- **EXTRAIT**:
● ● ●
Avis JDP n°539/18 – PRODUITS DE NETTOYAGE AUTO-MOTO – Plainte fondée

Avis publié le 23 octobre 2018
Plainte fondée

Le Jury de Déontologie Publicitaire,

  • Après examen des éléments constituant le dossier de plainte,
  • les personnes intéressées ayant été invitées à faire valoir leurs observations,
  • après en avoir débattu dans les conditions prévues par l’article 12 du règlement intérieur,
  • et compte tenu de la demande de révision présentée par le représentant de la société annonceur,

rend l’avis suivant :

1. La plainte

Le Jury de Déontologie Publicitaire a été saisi, le 18 juillet 2018, d’une plainte émanant d’un particulier, tendant à ce qu’il se prononce sur la conformité aux règles déontologiques en vigueur d’une publicité diffusée en point de vente, en faveur d’une société, pour promouvoir ses produits de nettoyage auto-moto.

Le visuel publicitaire montre le bas du corps d’une femme, assise sur un bidon du produit lequel est agrémenté d’un ruban ; une petite culotte rouge à pois blancs laisse apparaître une fesse largement dénudée, ses jambes sont revêtues de bas résilles et de chaussures à talons compensés. Le texte figurant au bas de l’affiche est « Fêtes-vous plaisir ».

Deux autres visuels, joints à la plainte, ne relèvent pas de la compétence du Jury, en ce qu’ils concernent le conditionnement même des produits.
● ● ●
- **DONNÉES SOURCES**:
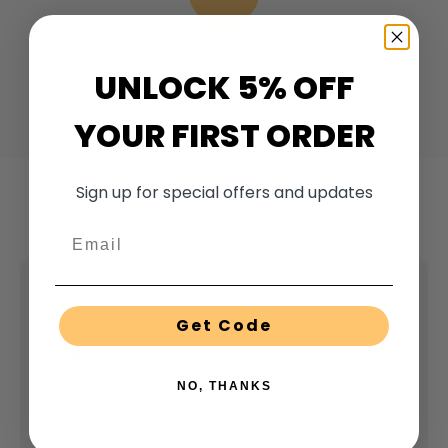
Gagner
UNLOCK 5% OFF
Obtenez jusqu'à 5 % de commissions sur les parrainages
réussis.
YOUR FIRST ORDER
Sign up for special offers and updates
FAQ
Email
Qui est admissible à votre programme?
Get Code
L'ordonnance d'auto-orientation est-elle
autorisée ?
NO, THANKS
Dans combien de temps puis-je recevoir ma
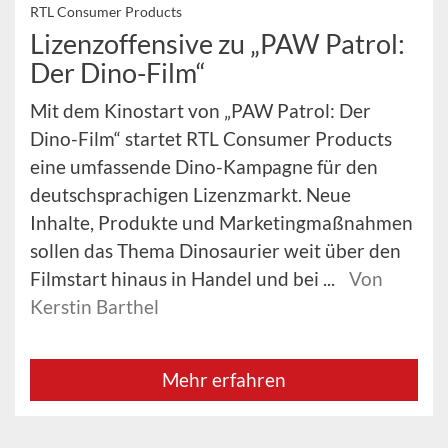
RTL Consumer Products
Lizenzoffensive zu „PAW Patrol:
Der Dino-Film“
Mit dem Kinostart von „PAW Patrol: Der
Dino-Film“ startet RTL Consumer Products
eine umfassende Dino-Kampagne für den
deutschsprachigen Lizenzmarkt. Neue
Inhalte, Produkte und Marketingmaßnahmen
sollen das Thema Dinosaurier weit über den
Filmstart hinaus in Handel und bei ...
Von
Kerstin Barthel
Mehr erfahren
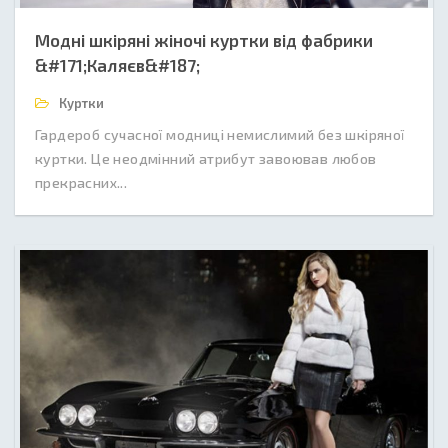
Модні шкіряні жіночі куртки від фабрики
&#171;Каляєв&#187;
Куртки
Гардероб сучасної модниці немислимий без шкіряної
куртки. Це неодмінний атрибут завоював любов
прекрасних...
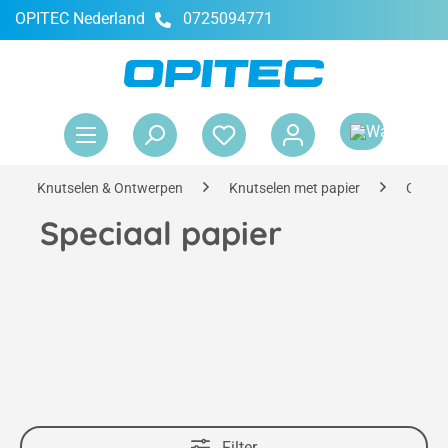
OPITEC Nederland
0725094771
hoofdinhoud
Win
Knutselen & Ontwerpen
Knutselen met papier
Creati
Speciaal papier
Filter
● ● ●
- **MISE EN PRATIQUE**:
1. Reproduisez à l'identique tous les relevés qui suivent l'extrait, sans y inclure les images.
2. Poursuivez l'avis sur la publicité pour les produits de nettoyage auto-moto après sa dernière phrase.
L'extrait et les relevés n'ont aucun lien entre eux.

- **RÉPONSES**:
1.
Gagner
UNLOCK 5% OFF
Obtenez jusqu'à 5 % de commissions sur les parrainages
réussis.
YOUR FIRST ORDER
Sign up for special offers and updates
FAQ
Email
Qui est admissible à votre programme?
Get Code
L'ordonnance d'auto-orientation est-elle
autorisée ?
NO, THANKS
Dans combien de temps puis-je recevoir ma
RTL Consumer Products
Lizenzoffensive zu „PAW Patrol:
Der Dino-Film“
Mit dem Kinostart von „PAW Patrol: Der
Dino-Film“ startet RTL Consumer Products
eine umfassende Dino-Kampagne für den
deutschsprachigen Lizenzmarkt. Neue
Inhalte, Produkte und Marketingmaßnahmen
sollen das Thema Dinosaurier weit über den
Filmstart hinaus in Handel und bei ...
Von
Kerstin Barthel
Mehr erfahren
Модні шкіряні жіночі куртки від фабрики
&#171;Каляєв&#187;
Куртки
Гардероб сучасної модниці немислимий без шкіряної
куртки. Це неодмінний атрибут завоював любов
прекрасних...
OPITEC Nederland
0725094771
hoofdinhoud
Win
Knutselen & Ontwerpen
Knutselen met papier
Creati
Speciaal papier
Filter

2.
2. Les arguments échangés

– Le plaignant considère que cette publicité, observée sur un point de vente le 18 juillet 2018, est choquante car elle avilit la femme en la reléguant au plan d’objet de décoration érotique destiné à attirer l’œil des clients masculins pour vendre un produit. Sans visage, la femme est de plus, rendue anonyme, ce qui est sexiste et répugnant.

Le plaignant joint à sa plainte la réponse que la société annonceur lui a adressée directement.

– La société annonceur a, par courrier recommandé avec avis de réception du 1er août 2018, été informée de la plainte dont copie lui a été transmise et des dispositions dont la violation est invoquée.

Elle fait valoir que l’égérie Rita est une « Pin-up ». Dans l’univers des « Bikers », qui est la cible première de la société, le tatouage de pin-up est clairement répandu, il est même devenu un genre de tatouage à part entière. Publicitairement, la Pin-up représente à elle seule un univers vintage américain/anglo-saxon, qui n’est pas une simple silhouette sexy, mais fait référence au « Biker » en Harley-Davidson, à la Route 66 avec les Diner’s, etc. Les modèles féminins que l’annonceur utilise sont donc directement liés à son égérie Rita.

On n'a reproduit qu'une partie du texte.